Genet Test Mol Biomarkers. 2012 Aug;16(8):974-7. doi: 10.1089/gtmb.2011.0330. Epub 2012 Jun 29.
Mechanisms that mediate inflammatory responses may be crucial in Parkinson's disease (PD) pathogenesis. In the brain, the chemokine receptor CX3CR1 is exclusively expressed in microglia, selectively mediating microglia-neuron interaction in response to its ligand, the chemokine fractalkine. Two functional single nucleotide polymorphisms, V249I and T280M, in the coding sequence of the CX3CR1 receptor have been found to alter ligand-receptor affinity. The aim of this study was to investigate the genetic role of CX3CR1 in sporadic PD. We examined the V249I and T280M CX3CR1 polymorphisms in a case-control study of 176 sporadic PD patients and 115 controls. Polymerase chain reaction-restriction fragment length polymorphism analysis was performed for the detection of the studied CX3CR1 genotypes. This is the first study that tests CX3CR1 gene polymorphisms in patients with PD. We found no differences in genotype or haplotype frequencies between PD patients and controls, suggesting that CX3CR1 V249I and T280M polymorphisms do not increase susceptibility to PD. Additional studies should further investigate the CX3CL1-CX3CR1 axis in PD.

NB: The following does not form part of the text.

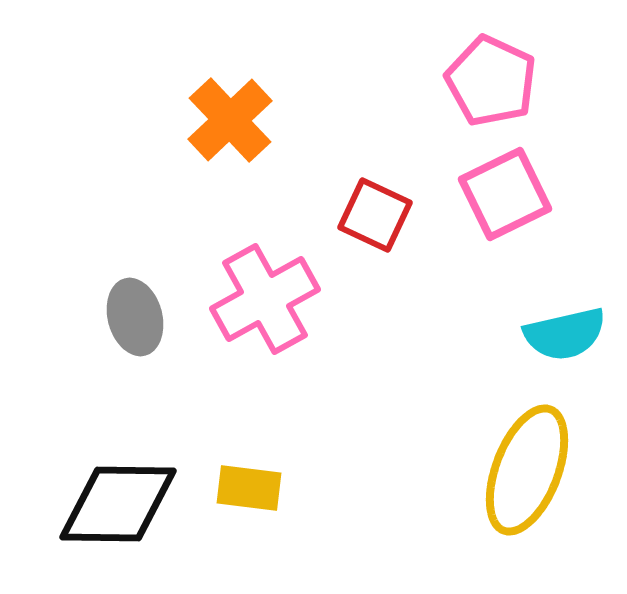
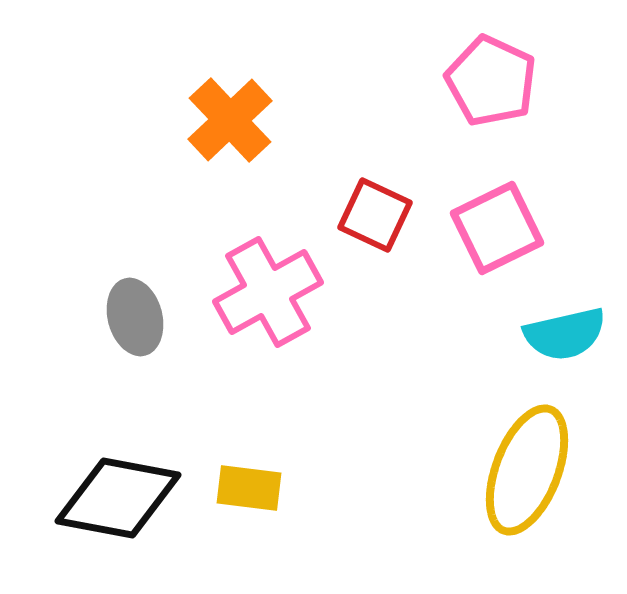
pink square: moved 8 px left, 34 px down
pink cross: moved 3 px right, 7 px up
black diamond: moved 6 px up; rotated 10 degrees clockwise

介导炎症反应的机制可能在帕金森病(PD)发病机制中起关键作用。在大脑中,趋化因子受体CX3CR1仅在小胶质细胞中表达,可选择性地介导小胶质细胞与神经元之间对其配体——趋化因子fractalkine的相互作用。已发现CX3CR1受体编码序列中的两个功能性单核苷酸多态性V249I和T280M可改变配体-受体亲和力。本研究的目的是调查CX3CR1在散发性PD中的遗传作用。我们在一项针对176例散发性PD患者和115名对照的病例对照研究中检测了CX3CR1的V249I和T280M多态性。采用聚合酶链反应-限制性片段长度多态性分析来检测所研究的CX3CR1基因型。这是第一项检测PD患者中CX3CR1基因多态性的研究。我们发现PD患者与对照之间的基因型或单倍型频率没有差异,这表明CX3CR1的V249I和T280M多态性不会增加患PD的易感性。进一步的研究应深入探究PD中的CX3CL1-CX3CR1轴。